Inmiddels is Habitat Brussel ruim zes weken mijn leefgebied. De tijd vul ik in met regeldingetjes. Zoals een verblijfsstatus krijgen. Iets dat niet meevalt, omdat elk permanentie-gesprek direct doodloopt op ‘U komt uit de EU dus u mag niet hier zijn’. Maar er is gelukkig wat beweging. De rest van de tijd verken ik de fysieke leefomgeving van BXL en het sociale weefsel van de stad.
Omdat ik niet geregistreerd word als dakloze (want dat mag niet volgens de OCMW-wet) ben ik rechtenloos. Een organisme met de zelfde kenmerken als Homo sapiens. En als organisme ben ik onderdeel van habitat Brussel. Een gebruiker van het landschap. Stadsnatuur. Zoiets als duiven of ratten. Zo word ik soms ook behandeld.
Het zal u dan vast ook niet verwonderen dat ik mijn sociale kaart van onderaf opbouw. Niet door de ogen van politiek wensdenken en beleidsmakers, maar door de ogen van een dakloze. Dat is laveren tussen illegaliteit en legaliteit. Dat is niet mijn keuze. Het is de keuze van Brussels gastvrijheid dat ik illegaal moet zijn.
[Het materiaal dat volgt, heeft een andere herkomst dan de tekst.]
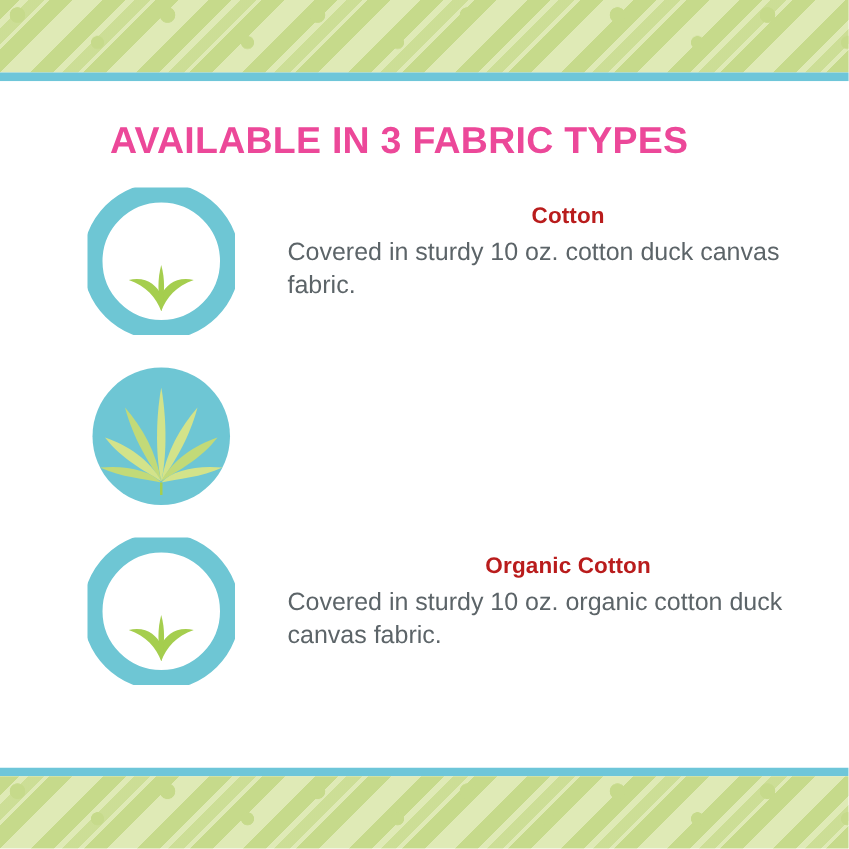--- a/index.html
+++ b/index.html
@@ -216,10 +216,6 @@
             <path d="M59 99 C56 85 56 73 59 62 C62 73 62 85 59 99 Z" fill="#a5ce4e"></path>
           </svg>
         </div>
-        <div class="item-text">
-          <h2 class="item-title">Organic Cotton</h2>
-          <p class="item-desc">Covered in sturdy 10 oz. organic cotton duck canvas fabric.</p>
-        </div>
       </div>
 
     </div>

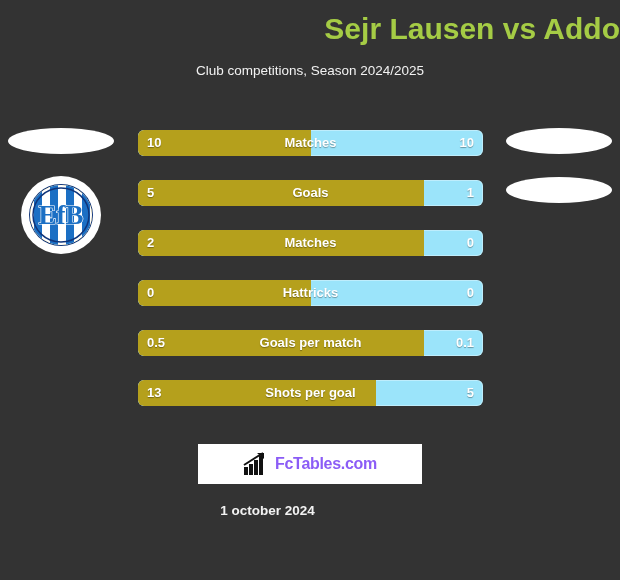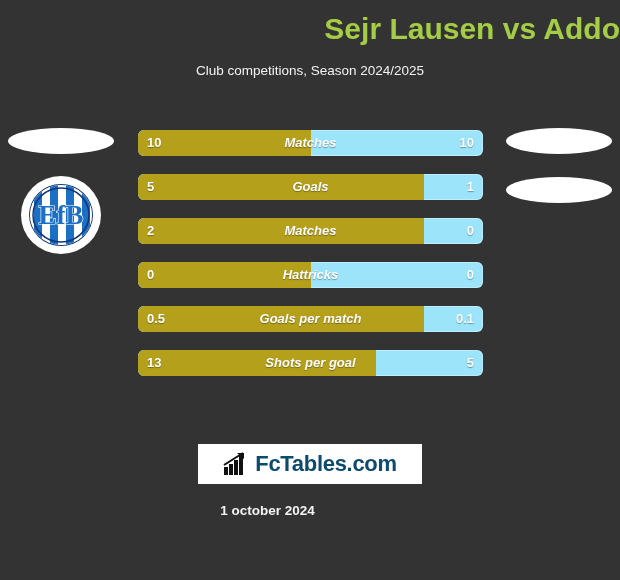--- a/index.html
+++ b/index.html
@@ -75,7 +75,7 @@
   .bar-row {
     position: relative;
     height: 26px;
-    margin-bottom: 18px;
+    margin-bottom: 24px;
     border-radius: 6px;
     overflow: hidden;
     background: #9be4fa;

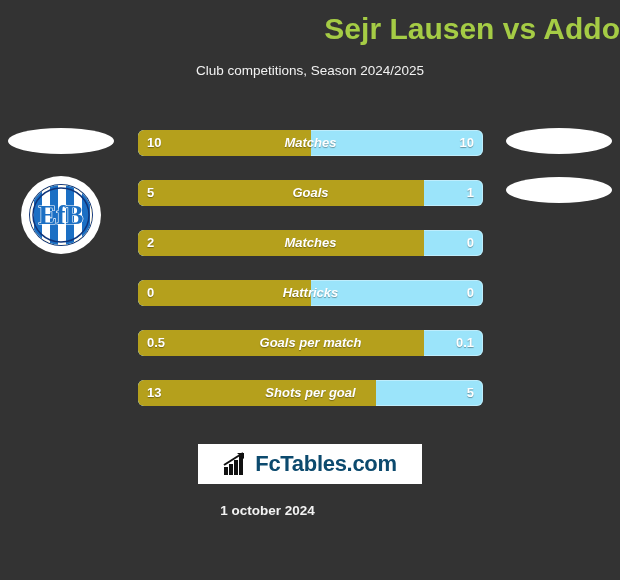--- a/index.html
+++ b/index.html
@@ -98,7 +98,6 @@
     text-shadow: 0 1px 1px rgba(0,0,0,0.35);
     z-index: 3;
     white-space: nowrap;
-    font-style: italic;
   }
   .bar-home {
     position: absolute;

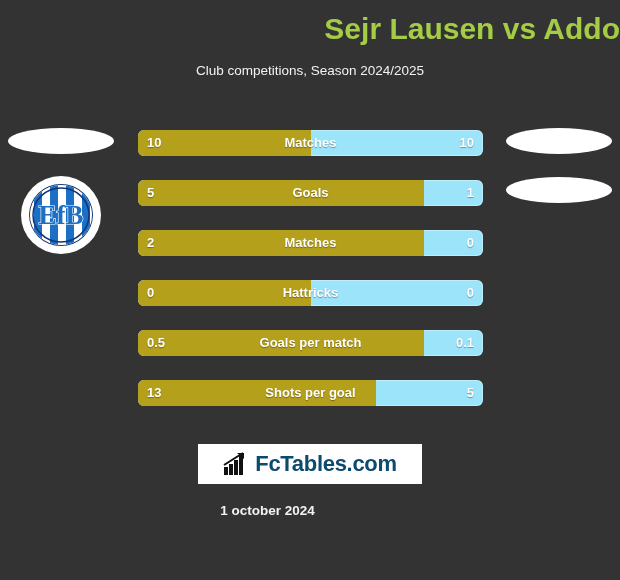--- a/index.html
+++ b/index.html
@@ -134,8 +134,8 @@
     gap: 6px;
   }
   .logo-text {
-    color: #0c4a6e;
-    font-size: 22px;
+    color: #8b5cf6;
+    font-size: 16px;
     font-weight: bold;
     letter-spacing: -0.3px;
   }

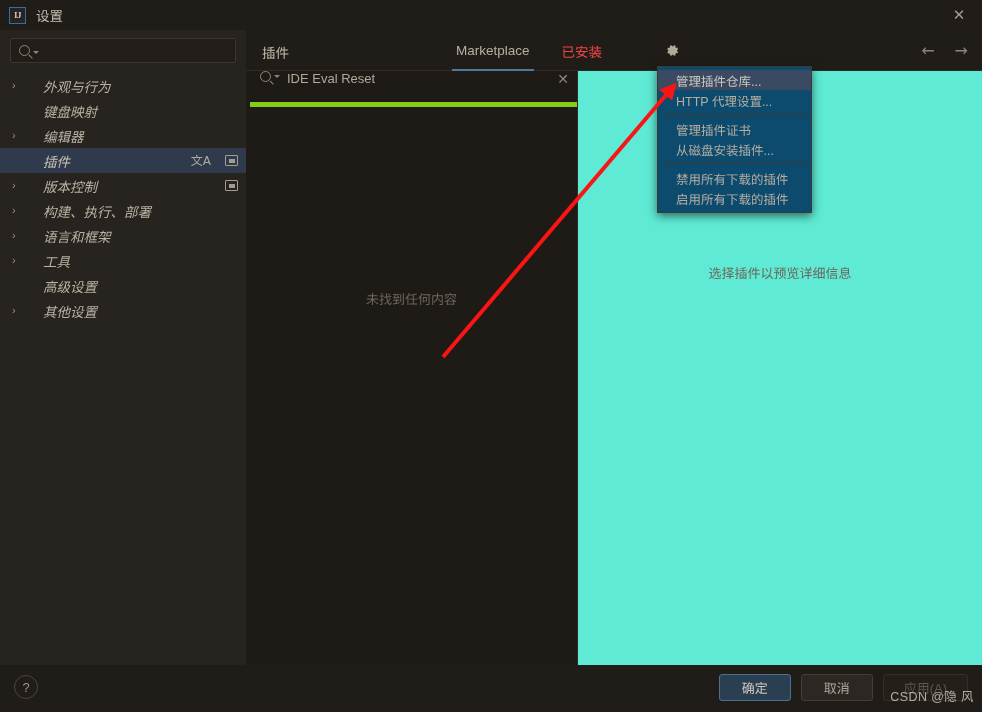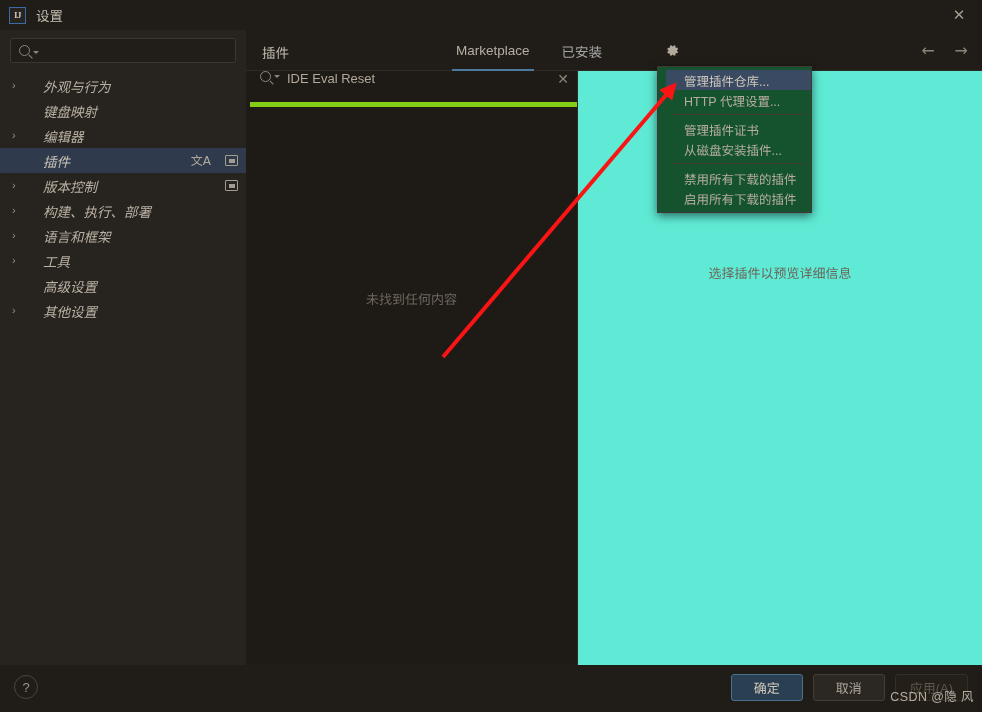--- a/index.html
+++ b/index.html
@@ -116,7 +116,7 @@
   }
   .tab {
     position: relative; height: 41px; display: flex; align-items: center;
-    color: #a3a3a3; font-size: 13.5px; cursor: pointer; padding: 0 4px;
+    color: #ef4444; font-size: 13.5px; cursor: pointer; padding: 0 4px;
   }
   .tab.active { color: #b7afa2; }
   .tab.active::after {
Prima, als het zo moet zijn. Maar ga straks niet klagen dat mijn zichtbaarheid in het stadse niet past bij mijn status. En ga niet zeggen dat ik eerst een status moet krijgen voordat ik zichtbaar mag zijn. En totdat er meer duidelijk is, ben ik uw luis in de pels. De bever die knaagt aan de boom.
Trouwens, de Zenne… daar zit een bever.